Sommeil dégradé, anxiété et faible estime de soi… Dans une étude publiée le 13 janvier, l’Agence nationale de sécurité sanitaire (Anses) a pointé les risques auxquels s’exposent les jeunes lorsqu’ils utilisent les réseaux sociaux. Elle montre combien leur utilisation affecte la santé mentale des jeunes âgés de 11 à 17 ans. Mais aussi que filles et garçons ne sont pas égaux face à ces risques.
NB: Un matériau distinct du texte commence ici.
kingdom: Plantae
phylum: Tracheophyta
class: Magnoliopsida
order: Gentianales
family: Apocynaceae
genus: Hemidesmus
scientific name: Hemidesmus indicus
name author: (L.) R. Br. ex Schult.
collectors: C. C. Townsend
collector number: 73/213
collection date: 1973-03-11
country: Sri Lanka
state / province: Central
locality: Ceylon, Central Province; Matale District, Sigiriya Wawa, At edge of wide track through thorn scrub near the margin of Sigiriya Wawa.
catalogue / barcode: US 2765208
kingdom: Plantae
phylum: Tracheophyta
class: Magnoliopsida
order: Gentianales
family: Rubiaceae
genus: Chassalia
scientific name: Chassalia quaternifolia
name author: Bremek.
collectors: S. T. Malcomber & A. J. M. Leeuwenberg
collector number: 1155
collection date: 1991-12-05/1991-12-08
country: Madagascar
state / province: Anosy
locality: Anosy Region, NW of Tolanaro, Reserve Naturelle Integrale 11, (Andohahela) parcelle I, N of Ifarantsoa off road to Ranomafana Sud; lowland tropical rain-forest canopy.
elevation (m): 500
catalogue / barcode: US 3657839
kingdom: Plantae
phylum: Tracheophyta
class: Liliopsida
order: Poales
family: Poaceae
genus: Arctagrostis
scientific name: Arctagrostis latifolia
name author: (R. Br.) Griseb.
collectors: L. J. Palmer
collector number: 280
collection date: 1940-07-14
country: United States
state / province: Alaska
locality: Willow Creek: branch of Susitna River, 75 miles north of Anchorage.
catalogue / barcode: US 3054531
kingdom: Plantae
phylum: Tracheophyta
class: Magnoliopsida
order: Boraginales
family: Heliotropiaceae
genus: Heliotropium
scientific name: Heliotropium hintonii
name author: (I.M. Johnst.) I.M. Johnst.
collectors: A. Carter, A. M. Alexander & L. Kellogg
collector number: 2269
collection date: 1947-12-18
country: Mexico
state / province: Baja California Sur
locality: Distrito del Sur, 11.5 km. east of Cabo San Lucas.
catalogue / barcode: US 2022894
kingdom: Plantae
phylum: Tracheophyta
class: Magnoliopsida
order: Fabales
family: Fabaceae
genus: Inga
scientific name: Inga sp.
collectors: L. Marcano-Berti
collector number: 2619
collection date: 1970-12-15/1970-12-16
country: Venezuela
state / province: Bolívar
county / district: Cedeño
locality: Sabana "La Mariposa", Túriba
La moitié de cette classe d’âge y passe entre deux et cinq heures par jour. Le modèle économique des réseaux, fondé sur la maximisation du temps passé en ligne et l’enfermement dans des « bulles de contenu » renforce l’exposition aux stéréotypes et incite à « scroller » au détriment des heures de sommeil, ce qui favorise les symptômes dépressifs. Selon l’Anses, les jeunes filles s’avèrent particulièrement vulnérables, car elles sont davantage exposées à des images « pouvant engendrer une dévalorisation de soi », fondées sur la comparaison des standards de beauté notamment.
Pour répondre à cette menace, une proposition de loi va être débattue lundi 26 janvier à l’Assemblée nationale, visant à interdire l’accès aux réseaux sociaux aux jeunes de moins de 15 ans. Le Conseil d’État en a cependant réduit la portée, en estimant contraire au droit européen le fait d’obliger les plateformes à vérifier l’âge des visiteurs. La députée Laure Miller, rapporteure du texte, estime que cela n’affaiblit pas le texte, car il rendrait de fait tout compte d’un moins de 15 ans illégal, avec un devoir de le supprimer. Le Conseil d’Etat s’interroge, par ailleurs, sur la définition large des plateformes et réseaux sociaux donnée par la proposition de loi.
Les plateformes, elles, tentent de rassurer. YouTube, Instagram ou TikTok ont présenté ces derniers jours divers outils de contrôle parental (appels à débrancher, mode « sommeil »…) dans l’espoir d’éviter l’interdiction totale de l’accès des plus jeunes à leurs plateformes, souhaitée par plusieurs pays.